I’m new to PostgreSQL. I’ve read from the tutorial. I can successfully
UPDATE the data(I know this is just a basic part).
My problem now is to encrypt the data. I’m searching now for tutorial, but I failed to find the answer of my question. I try this code in “execute arbitrary SQL” (edit: in PgAdmin-III? Some other tool?).
INSERT INTO "admin" ("email_address", "password", "role_type", "status") VALUES ('encrypt(''sdf'', digest(''secret2'', ''sha256''), ''aes'') ', 'sd', 'admin', 'Active')
but the result I get is this
ERROR: function encrypt(unknown, unknown) does not exist
How can I get this function?
So far, as what I have read, they only show code how to use it.
encrypt function you refer to is presumably
encrypt(bytea, bytea, text) from the bundled
See the documentation linked above for usage details.
To load the extension:
CREATE EXTENSION pgcrypto;
as a superuser.
Really, though, useful crypto isn’t as simple as calling an
encrypt function. Where do you store the key? Is the database server secure (and if so, why are you encrypting the data)? Could an attacker wrap or replace the
encrypt function to steal keys? Could they enable query logging and steal the key from the server log? Trigger an error that caused the statement to be logged and steal the key from the error message? etc.

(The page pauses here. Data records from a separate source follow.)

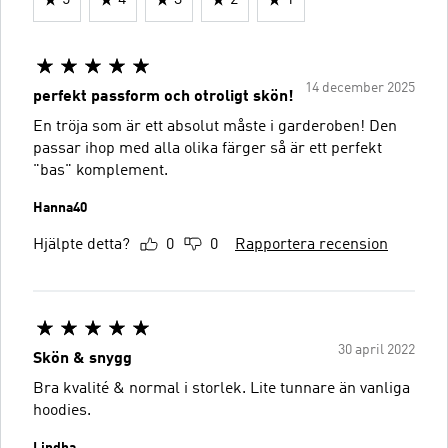
14 december 2025
perfekt passform och otroligt skön!
En tröja som är ett absolut måste i garderoben! Den
passar ihop med alla olika färger så är ett perfekt
"bas" komplement.
Hanna40
Hjälpte detta?
0
0
Rapportera recension
30 april 2022
Skön & snygg
Bra kvalité & normal i storlek. Lite tunnare än vanliga
hoodies.
Lindha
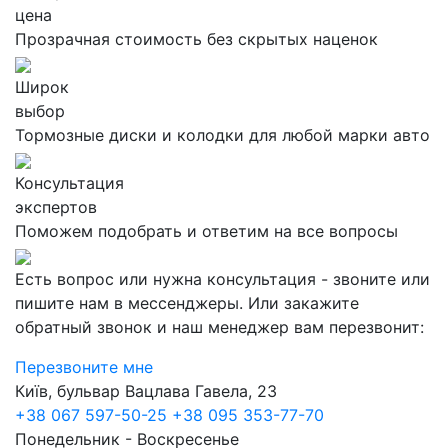
цена
Прозрачная стоимость без скрытых наценок
Широк
выбор
Тормозные диски и колодки для любой марки авто
Консультация
экспертов
Поможем подобрать и ответим на все вопросы
Есть вопрос или нужна консультация - звоните или
пишите нам в мессенджеры. Или закажите
обратный звонок и наш менеджер вам перезвонит:
Перезвоните мне
Київ, бульвар Вацлава Гавела, 23
+38 067 597-50-25
+38 095 353-77-70
Понедельник - Воскресенье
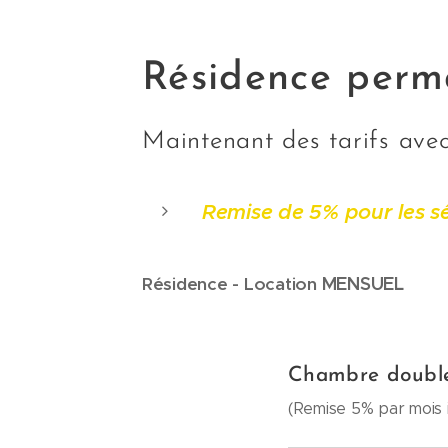
Résidence perm
Maintenant des tarifs avec
Remise de 5% pour les s
MENSUEL
Résidence -
Location
Chambre double
(Remise 5% par mois i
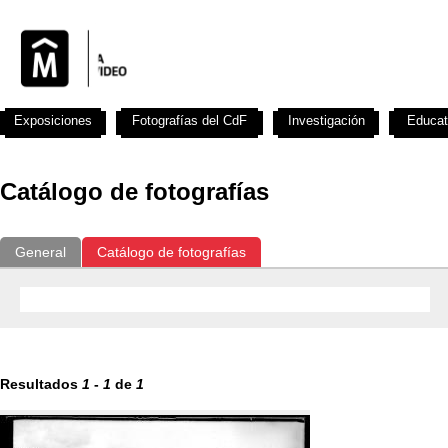
Exposiciones
Fotografías del CdF
Investigación
Educat
Catálogo de fotografías
General
Catálogo de fotografías
Resultados
1
-
1
de
1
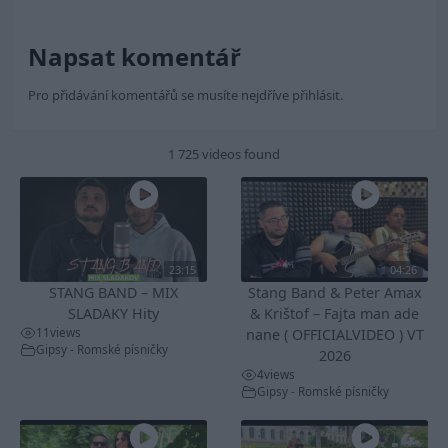
Napsat komentář
Pro přidávání komentářů se musíte nejdříve
přihlásit
.
1 725 videos found
23:15
04:26
STANG BAND – MIX
Stang Band & Peter Amax
SLADAKY Hity
& Krištof – Fajta man ade
11
views
nane ( OFFICIALVIDEO ) VT
Gipsy - Romské písničky
2026
4
views
Gipsy - Romské písničky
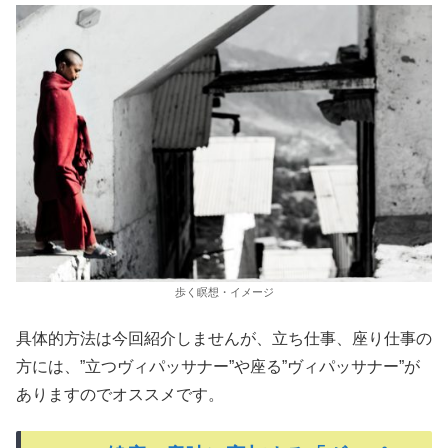
歩く瞑想・イメージ
具体的方法は今回紹介しませんが、立ち仕事、座り仕事の
方には、”立つヴィパッサナー”や座る”ヴィパッサナー”が
ありますのでオススメです。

Proper cryptography isn’t just a matter of sprinking some encryption secret sauce on the code. You need to profile the possible attackers you want to defend against, what you don’t want to try to defend against, and what their capabilities might be. Then set up suitable systems based on the attacker’s assumed capabilities and the cost/inconvenience/downtime/risk you’re willing to assume.